Area Rep, Long Barracks Residents at War over a Home for the Holidays
A new home for the holidays is a wish for many at this time of the year. With space a scarce commodity in the Old Capital, any initiative to provide shelter is welcomed. But residents of a ‘long barracks’ property scheduled to be torn down are up in arms tonight, because they feel their area representative, Pickstock’s Wilfred Elrington, is leaving them without a safety net while turning around and serving other constituents with their piece, however small, of the Jewel. He says they have nothing to worry about, but that did not stop them from venting to News Five’s Aaron Humes, who has both sides of the story in this report.

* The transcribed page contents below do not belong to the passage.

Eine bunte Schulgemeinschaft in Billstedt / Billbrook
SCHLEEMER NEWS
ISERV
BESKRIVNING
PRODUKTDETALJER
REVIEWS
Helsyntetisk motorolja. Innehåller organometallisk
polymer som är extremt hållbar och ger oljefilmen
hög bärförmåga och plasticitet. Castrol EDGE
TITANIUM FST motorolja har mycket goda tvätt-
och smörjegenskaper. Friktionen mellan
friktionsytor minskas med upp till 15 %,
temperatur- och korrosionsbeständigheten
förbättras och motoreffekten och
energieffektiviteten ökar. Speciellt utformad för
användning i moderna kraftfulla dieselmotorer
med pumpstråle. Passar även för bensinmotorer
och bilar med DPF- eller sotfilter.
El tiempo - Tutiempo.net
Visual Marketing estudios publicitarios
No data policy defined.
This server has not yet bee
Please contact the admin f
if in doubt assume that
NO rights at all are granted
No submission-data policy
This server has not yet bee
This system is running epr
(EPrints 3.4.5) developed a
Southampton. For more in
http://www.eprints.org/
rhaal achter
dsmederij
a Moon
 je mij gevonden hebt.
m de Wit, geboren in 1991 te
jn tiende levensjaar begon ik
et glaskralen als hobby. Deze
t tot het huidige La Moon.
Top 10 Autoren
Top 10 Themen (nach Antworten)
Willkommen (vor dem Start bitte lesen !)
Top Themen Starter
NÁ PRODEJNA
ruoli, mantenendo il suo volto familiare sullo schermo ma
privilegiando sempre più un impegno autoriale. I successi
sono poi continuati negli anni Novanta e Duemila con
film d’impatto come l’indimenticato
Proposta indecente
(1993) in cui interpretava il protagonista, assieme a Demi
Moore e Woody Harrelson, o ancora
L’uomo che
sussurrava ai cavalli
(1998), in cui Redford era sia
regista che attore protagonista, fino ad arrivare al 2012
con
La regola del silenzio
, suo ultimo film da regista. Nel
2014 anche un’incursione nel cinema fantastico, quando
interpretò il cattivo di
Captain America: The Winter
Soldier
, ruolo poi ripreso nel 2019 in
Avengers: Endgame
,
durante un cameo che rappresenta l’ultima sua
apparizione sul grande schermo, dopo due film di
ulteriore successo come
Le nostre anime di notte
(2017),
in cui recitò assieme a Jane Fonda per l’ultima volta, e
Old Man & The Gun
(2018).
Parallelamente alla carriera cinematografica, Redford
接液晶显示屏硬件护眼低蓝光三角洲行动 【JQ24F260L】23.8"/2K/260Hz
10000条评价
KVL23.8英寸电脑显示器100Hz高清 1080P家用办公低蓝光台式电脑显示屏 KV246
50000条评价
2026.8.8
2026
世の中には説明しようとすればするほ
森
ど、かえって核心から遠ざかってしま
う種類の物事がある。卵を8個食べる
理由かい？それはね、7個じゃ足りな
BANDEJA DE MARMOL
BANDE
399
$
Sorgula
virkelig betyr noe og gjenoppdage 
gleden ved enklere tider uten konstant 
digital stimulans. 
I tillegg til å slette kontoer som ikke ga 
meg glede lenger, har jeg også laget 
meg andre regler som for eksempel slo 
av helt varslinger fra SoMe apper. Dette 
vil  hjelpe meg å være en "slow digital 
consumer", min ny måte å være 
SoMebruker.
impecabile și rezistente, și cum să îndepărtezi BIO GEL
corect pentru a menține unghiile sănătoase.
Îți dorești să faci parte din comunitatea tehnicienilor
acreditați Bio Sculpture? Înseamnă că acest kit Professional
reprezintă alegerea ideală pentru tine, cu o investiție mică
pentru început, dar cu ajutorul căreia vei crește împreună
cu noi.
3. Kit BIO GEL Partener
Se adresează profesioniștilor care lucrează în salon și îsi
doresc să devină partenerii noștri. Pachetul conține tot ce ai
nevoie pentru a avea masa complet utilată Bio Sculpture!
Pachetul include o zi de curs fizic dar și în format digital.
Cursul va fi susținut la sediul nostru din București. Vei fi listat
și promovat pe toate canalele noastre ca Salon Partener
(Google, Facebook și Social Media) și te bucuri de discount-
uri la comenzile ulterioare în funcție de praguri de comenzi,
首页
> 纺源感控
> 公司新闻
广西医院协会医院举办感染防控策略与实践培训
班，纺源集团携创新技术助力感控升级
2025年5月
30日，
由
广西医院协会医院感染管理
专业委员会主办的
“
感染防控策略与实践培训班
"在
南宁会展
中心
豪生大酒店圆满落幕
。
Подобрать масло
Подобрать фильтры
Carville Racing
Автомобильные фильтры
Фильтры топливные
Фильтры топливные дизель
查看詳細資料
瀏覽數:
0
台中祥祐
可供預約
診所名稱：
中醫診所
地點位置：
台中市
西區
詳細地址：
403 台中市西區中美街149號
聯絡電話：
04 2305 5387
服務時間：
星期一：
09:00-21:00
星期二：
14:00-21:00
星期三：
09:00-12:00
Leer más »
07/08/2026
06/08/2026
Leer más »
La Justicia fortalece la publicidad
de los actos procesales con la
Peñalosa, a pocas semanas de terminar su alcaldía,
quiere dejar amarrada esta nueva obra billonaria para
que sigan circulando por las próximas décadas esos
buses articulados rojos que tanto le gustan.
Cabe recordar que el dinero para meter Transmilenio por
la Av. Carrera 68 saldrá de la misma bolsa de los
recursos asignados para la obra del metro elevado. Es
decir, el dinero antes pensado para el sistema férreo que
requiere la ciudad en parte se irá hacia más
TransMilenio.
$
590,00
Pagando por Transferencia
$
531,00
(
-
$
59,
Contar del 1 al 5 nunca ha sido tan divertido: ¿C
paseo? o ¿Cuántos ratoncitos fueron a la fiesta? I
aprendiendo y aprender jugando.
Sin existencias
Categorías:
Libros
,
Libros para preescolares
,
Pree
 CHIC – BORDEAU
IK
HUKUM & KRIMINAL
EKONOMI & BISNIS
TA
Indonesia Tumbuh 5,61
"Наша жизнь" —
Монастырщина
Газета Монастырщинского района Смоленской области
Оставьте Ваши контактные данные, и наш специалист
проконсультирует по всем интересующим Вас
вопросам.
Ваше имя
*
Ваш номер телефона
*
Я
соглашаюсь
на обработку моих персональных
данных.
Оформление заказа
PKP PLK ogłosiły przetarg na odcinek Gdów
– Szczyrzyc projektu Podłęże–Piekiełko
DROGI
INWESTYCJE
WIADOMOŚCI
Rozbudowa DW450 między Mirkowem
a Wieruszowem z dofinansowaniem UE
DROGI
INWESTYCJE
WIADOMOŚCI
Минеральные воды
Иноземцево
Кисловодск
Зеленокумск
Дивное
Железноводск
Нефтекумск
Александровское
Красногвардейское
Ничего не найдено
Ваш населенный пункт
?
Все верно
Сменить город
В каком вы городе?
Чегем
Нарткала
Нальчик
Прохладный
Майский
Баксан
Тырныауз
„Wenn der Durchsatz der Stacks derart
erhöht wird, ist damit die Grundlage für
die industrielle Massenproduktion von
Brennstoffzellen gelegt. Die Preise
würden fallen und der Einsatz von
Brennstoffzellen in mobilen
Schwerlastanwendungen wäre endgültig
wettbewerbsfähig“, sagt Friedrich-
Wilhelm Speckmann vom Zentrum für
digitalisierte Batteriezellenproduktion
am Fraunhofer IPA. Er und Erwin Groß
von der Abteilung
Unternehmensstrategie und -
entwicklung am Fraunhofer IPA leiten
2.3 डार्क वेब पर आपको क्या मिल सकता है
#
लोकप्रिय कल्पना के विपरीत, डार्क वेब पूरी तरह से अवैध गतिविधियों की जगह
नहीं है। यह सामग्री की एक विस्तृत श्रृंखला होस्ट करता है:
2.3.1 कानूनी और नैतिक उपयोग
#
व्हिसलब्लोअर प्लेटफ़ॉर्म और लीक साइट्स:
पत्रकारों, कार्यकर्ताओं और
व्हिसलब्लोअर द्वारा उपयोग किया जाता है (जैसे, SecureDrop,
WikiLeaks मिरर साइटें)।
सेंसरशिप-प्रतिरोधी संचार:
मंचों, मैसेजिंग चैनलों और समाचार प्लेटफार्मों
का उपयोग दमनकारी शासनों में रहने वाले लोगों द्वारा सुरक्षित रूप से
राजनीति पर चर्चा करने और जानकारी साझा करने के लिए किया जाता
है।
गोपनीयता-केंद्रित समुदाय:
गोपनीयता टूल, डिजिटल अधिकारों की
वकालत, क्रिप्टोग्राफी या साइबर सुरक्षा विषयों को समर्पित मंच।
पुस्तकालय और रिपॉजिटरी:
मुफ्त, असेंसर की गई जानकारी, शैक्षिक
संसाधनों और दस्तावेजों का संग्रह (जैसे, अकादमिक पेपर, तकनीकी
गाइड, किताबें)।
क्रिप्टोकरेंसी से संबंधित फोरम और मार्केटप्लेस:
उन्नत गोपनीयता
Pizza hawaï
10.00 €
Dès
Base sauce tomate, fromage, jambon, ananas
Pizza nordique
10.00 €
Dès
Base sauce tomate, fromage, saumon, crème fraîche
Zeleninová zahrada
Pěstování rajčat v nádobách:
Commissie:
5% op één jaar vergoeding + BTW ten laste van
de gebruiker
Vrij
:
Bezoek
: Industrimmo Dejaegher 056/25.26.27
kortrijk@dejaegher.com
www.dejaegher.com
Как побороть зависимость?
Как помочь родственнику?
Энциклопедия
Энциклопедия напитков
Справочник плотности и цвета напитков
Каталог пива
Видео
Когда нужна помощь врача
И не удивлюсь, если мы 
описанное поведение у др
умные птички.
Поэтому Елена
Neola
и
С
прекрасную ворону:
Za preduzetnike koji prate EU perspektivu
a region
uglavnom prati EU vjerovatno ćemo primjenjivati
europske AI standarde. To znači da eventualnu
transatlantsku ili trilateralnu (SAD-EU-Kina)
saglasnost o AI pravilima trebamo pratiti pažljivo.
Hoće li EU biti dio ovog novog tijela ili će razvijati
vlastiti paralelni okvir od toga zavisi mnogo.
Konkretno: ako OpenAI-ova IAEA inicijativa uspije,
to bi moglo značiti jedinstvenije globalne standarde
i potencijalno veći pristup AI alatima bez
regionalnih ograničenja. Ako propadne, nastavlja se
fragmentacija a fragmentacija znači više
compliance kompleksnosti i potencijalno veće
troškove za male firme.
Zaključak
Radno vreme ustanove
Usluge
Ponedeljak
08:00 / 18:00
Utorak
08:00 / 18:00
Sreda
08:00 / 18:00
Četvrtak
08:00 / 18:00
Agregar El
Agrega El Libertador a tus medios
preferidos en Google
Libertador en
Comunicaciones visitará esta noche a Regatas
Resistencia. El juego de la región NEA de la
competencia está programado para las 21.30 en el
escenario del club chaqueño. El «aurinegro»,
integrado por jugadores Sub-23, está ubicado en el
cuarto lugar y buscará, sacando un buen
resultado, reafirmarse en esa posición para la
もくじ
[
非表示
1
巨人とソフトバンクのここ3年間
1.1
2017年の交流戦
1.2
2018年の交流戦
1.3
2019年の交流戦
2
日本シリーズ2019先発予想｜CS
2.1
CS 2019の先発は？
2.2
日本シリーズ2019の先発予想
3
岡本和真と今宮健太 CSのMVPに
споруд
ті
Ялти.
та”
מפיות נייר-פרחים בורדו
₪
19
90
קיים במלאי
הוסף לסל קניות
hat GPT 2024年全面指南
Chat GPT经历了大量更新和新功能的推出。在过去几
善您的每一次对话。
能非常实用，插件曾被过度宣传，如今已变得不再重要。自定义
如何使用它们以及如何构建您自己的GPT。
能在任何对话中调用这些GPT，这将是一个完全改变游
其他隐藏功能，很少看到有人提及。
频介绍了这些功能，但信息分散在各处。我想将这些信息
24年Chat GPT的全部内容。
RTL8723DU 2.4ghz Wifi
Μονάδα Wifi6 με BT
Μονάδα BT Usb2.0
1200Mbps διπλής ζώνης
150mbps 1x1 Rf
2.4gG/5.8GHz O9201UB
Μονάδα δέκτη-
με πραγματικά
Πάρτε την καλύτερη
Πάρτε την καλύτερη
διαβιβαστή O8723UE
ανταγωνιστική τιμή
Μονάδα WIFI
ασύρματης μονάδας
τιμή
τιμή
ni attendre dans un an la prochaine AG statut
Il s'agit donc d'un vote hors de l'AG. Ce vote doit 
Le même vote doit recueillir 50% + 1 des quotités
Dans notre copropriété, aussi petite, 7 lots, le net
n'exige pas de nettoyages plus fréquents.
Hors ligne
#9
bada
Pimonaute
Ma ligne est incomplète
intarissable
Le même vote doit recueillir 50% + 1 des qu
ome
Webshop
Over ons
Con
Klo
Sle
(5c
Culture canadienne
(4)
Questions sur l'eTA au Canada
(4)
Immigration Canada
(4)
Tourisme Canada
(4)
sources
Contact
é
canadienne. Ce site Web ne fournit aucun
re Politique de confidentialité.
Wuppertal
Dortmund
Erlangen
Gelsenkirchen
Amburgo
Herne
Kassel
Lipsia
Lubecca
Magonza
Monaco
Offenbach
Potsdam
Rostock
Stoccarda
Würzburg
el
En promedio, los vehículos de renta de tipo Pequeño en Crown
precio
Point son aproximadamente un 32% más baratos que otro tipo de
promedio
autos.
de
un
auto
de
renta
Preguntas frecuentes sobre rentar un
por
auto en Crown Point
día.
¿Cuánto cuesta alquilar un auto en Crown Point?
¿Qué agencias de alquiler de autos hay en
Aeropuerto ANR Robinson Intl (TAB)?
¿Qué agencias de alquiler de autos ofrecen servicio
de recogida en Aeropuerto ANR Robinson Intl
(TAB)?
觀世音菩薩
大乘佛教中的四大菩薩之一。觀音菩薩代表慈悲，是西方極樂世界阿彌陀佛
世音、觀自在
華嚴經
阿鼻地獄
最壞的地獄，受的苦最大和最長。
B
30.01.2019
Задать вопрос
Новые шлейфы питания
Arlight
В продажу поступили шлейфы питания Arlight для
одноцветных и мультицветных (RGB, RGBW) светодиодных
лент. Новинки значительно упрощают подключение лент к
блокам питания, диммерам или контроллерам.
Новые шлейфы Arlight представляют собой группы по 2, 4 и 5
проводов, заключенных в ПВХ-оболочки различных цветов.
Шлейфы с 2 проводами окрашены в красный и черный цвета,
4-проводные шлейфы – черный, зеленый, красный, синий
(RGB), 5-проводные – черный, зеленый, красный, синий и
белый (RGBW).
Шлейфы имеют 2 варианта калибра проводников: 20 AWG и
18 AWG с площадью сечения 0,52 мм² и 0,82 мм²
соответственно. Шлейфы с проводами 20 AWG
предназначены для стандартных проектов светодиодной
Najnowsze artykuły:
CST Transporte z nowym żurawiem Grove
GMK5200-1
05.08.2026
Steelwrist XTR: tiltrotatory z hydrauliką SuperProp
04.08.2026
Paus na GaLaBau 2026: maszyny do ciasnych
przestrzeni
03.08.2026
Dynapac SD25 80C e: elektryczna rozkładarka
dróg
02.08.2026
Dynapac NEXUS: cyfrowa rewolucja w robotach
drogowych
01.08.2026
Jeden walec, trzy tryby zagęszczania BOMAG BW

Wilfred Elrington, Area Rep., Pickstock
“The resources to build the building that is there, that they need to vacate, is still slated to be built for them. When they come out, we will build it for them, and put them right back in there. But it is what I like to call the ‘Anansi’ syndrome in Belize: they don’t want to cooperate, but they want to make bad.”
Natalie Adolphus, Long Barracks Resident
“I am not only talking for me; I di talk for everybody. All dehn children on this barracks – this is the only home they know, from the day they come out of their mother’s womb, this is the only home they know. We no got no security, this house is well damaged fi mek he come and put different people in front of us. It is not right! It is not right!”
By all accounts, mother of four Natalie Adolphus and her fellow residents of this dilapidated ‘long barracks’ on Oleander Street in Belize City feel they should have been moving into this spanking new apartment complex sitting on top of them for the Christmas, after being asked to move out a few months ago. The fact is, however, that they are not, and the blame, they say, lies squarely with area representative Wilfred ‘Sedi’ Elrington.
Natalie Adolphus
“Even if we had moved out of this house – the way how I see it is that if we had gone from this house, out of this yard, people would have come to live here and weh we mid wah deh? He mi wah still di pay the rent? I noh think so – if he could do we this, he mih wah still di pay the rent? We mih wah have to battle pah we own afta this – all the history we had here mi just gwein like nothing and dat totally wrong! He promised – so many people come here; this house is only four apartments and more than four, many people come here claiming to see this, they said that he offered them one of these.”
Aaron Humes
“And who are these people? You don’t know…”
“I don’t know them! They are not from around here.”
According to Adolphus, the contractor from Spanish Lookout indicated that they would not have to move right away as the first structure was going up. But that was finished in October. Meanwhile, she says she has had to live with terrible conditions for many years, including unreplaced windows, doors that don’t lock, an infestation of rats and other vermin, and a mostly untreated septic tank right under the property which she signed in her name in 2004. But Elrington says that she and her neighbors just have to say the word and it can be wiped out in an instant – or at least, two months.
“The funds are there; but how can you build if they don’t come out? Whether you want to put it on top of where they are or to build something new, they have to move. Now how do you get them to move? And there are lots of people who want homes – I can’t allow a few people to stop the march of progress. So we have built another building in front for other people and they are going to be getting in there before this Christmas is done – four families and one of the families at the back I am putting in there as well. And as soon as they move out the place, we will demolish it, build a nice new place and put them back in the same there because it’s for them. That’s all we are doing.”
And while Adolphus says she does understand the necessity, she just wants to be treated fairly.
“He done mek a start pahn this: you see how ih do it; ih bruk it down, piece, piece, dehn it go and do it cement, cement, cement, cement. He bruk that promise; two years he got we living like this, now fi mek he come and do this – that is totally wrong! How can we believe in him? How can we trust him? We cannot trust him if he did this to us two years ago; if he did this to me eight years ago!”
Aaron Humes reporting for News Five.
Natalie Adolphus also told us that her nephew, Cecil Jenkins Junior—better known as singer ‘Cocono Boy’—laid a foundation for his own house on the property but was asked to stop and promised that it would be finished. Instead, a septic tank for the new complex was built right in front of his portion of the property.